TCP_UTCL1_LFIFO_FULL

Total UTCL1 and UTCL2 latency, which hides FIFO full cycles.

TCP_UTCL1_STALL_LFIFO_NOT_RES

Total UTCL1 stalls due to UTCL2 latency, which hides FIFO output (not resident).

TCP_UTCL1_STALL_UTCL2_REQ_OUT_OF_CREDITS

Total UTCL1 stalls due to UTCL2_req being out of credits.

TCP_CLIENT_UTCL1_INFLIGHT

The sum of inflight client to UTCL1 requests per cycle.

TCP_TAGRAM0_REQ

Total L2 requests mapping to TagRAM 0 from this TCP to all TCCs.

TCP_TAGRAM1_REQ

Total L2 requests mapping to TagRAM 1 from this TCP to all TCCs.

TCP_TAGRAM2_REQ

Total L2 requests mapping to TagRAM 2 from this TCP to all TCCs.

TCP_TAGRAM3_REQ

Total L2 requests mapping to TagRAM 3 from this TCP to all TCCs.

TCP_TCP_LATENCY

Total TCP wave latency (from the first clock of wave entering to the first clock of wave leaving).

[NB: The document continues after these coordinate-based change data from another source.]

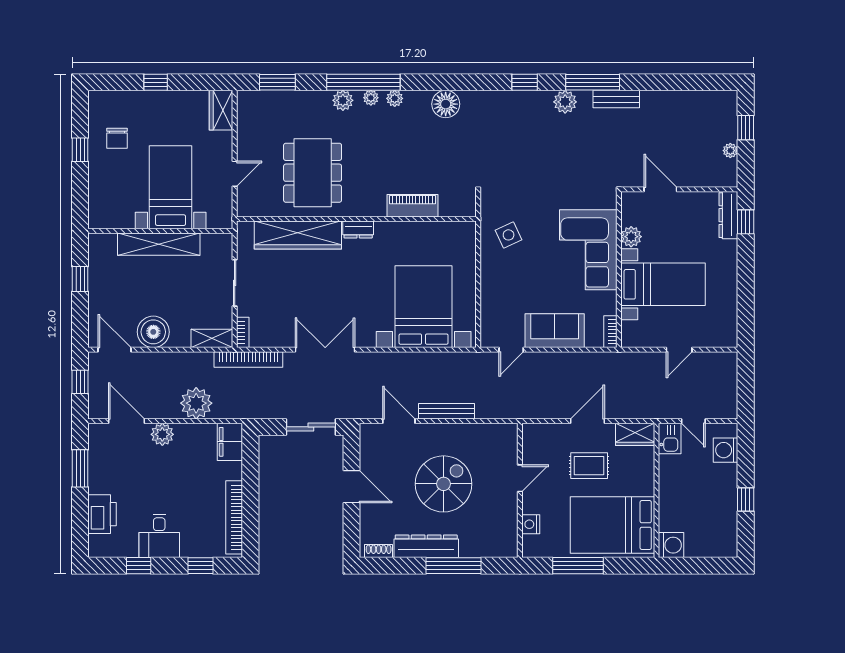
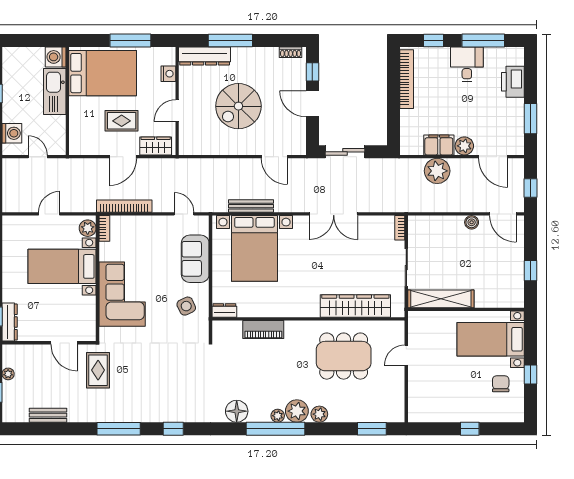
window: (363, 82) -> (276, 429), moved
plant: (371, 98) -> (297, 411), width x1.87, depth x1.87
bench: (616, 99) -> (48, 415), moved
plant: (565, 102) -> (141, 413), removed
wardrobe: (221, 110) -> (417, 406), removed
rug: (618, 155) -> (98, 370), added
dining table: (313, 173) -> (344, 356), turned 90
bed with nightstands: (171, 187) -> (491, 339), moved, turned 90
dresser: (358, 230) -> (224, 310), moved
plant: (631, 237) -> (88, 228), moved
shelving: (159, 244) -> (441, 299), moved
sofa: (555, 331) -> (195, 259), moved, turned 90
boiler: (153, 332) -> (472, 222), width x0.54, depth x0.54
shelving: (212, 338) -> (424, 223), removed
door: (511, 350) -> (184, 214), hinge flipped
bookcase: (248, 359) -> (124, 206), moved
bench: (446, 411) -> (251, 206), moved
wardrobe: (635, 434) -> (156, 146), moved
kitchen sink: (670, 438) -> (55, 91), moved, width x1.88, depth x1.24
filing cabinet: (230, 442) -> (439, 145), moved, turned -90
window: (351, 526) -> (312, 72), added
dresser: (426, 546) -> (205, 56), moved
window: (139, 566) -> (483, 40), width x2.17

Divide by TA_TCP_STATE_READ to find average wave latency.

TCP_TCC_READ_REQ_LATENCY

Total TCP to TCC request latency for reads and atomics with return. Not Windowed.

TCP_TCC_WRITE_REQ_LATENCY

Total TCP to TCC request latency for writes and atomics without return. Not Windowed.

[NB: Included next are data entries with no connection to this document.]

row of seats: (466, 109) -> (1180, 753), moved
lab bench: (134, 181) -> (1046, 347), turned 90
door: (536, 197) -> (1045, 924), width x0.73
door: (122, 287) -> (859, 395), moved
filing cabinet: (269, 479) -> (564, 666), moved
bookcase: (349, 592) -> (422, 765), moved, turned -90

TCP_TCC_WRITE_REQ_HOLE_LATENCY

Total TCP req to TCC hole latency for writes and atomics. Not Windowed.

Texture cache per channel (TCC) counters#

Hardware counter

Definition

TCC_READ_SECTORS

Total number of 32B data sectors in read requests.

TCC_WRITE_SECTORS

Total number of 32B data sectors in write requests.

TCC_ATOMIC_SECTORS

Total number of 32B data sectors in atomic requests.

TCC_BYPASS_REQ

Number of bypass requests. This is measured at the tag block.

TCC_LATENCY_FIFO_FULL

Number of cycles when the latency FIFO is full.

TCC_SRC_FIFO_FULL

Number of cycles when the SRC FIFO is assumed to be full as measured at the IB block.

TCC_EA0_RDREQ_64B

Number of 64-byte TCC/EA read requests.

TCC_EA0_RDREQ_128B

Number of 128-byte TCC/EA read requests.

TCC_IB_REQ

Number of requests through the IB. This measures the number of raw requests from graphics clients to this TCC.

TCC_IB_STALL

Number of cycles when the IB output is stalled.

TCC_EA0_WRREQ_WRITE_DRAM

Number of TCC/EA write requests (32-byte or 64-byte) destined for DRAM (MC).

TCC_EA0_WRREQ_ATOMIC_DRAM

Number of TCC/EA atomic requests (32-byte or 64-byte) destined for DRAM (MC).

TCC_EA0_RDREQ_DRAM_32B

Number of 32-byte TCC/EA read requests due to DRAM traffic. One 64-byte request is counted as two and one 128-byte as four.

TCC_EA0_RDREQ_GMI_32B

Number of 32-byte TCC/EA read requests due to GMI traffic. One 64-byte request is counted as two and one 128-byte as four.

TCC_EA0_RDREQ_IO_32B

Number of 32-byte TCC/EA read requests due to IO traffic. One 64-byte request is counted as two and one 128-byte as four.

TCC_EA0_WRREQ_WRITE_DRAM_32B

Number of 32-byte TCC/EA write requests due to DRAM traffic. One 64-byte request is counted as two.

TCC_EA0_WRREQ_ATOMIC_DRAM_32B

Number of 32-byte TCC/EA atomic requests due to DRAM traffic. One 64-byte request is counted as two.

TCC_EA0_WRREQ_WRITE_GMI_32B

Number of 32-byte TCC/EA write requests due to GMI traffic. One 64-byte request is counted as two.

TCC_EA0_WRREQ_ATOMIC_GMI_32B

Number of 32-byte TCC/EA atomic requests due to GMI traffic. One 64-byte request is counted as two.

TCC_EA0_WRREQ_WRITE_IO_32B

Number of 32-byte TCC/EA write requests due to IO traffic. One 64-byte request is counted as two.

TCC_EA0_WRREQ_ATOMIC_IO_32B

Number of 32-byte TCC/EA atomic requests due to IO traffic. One 64-byte request is counted as two.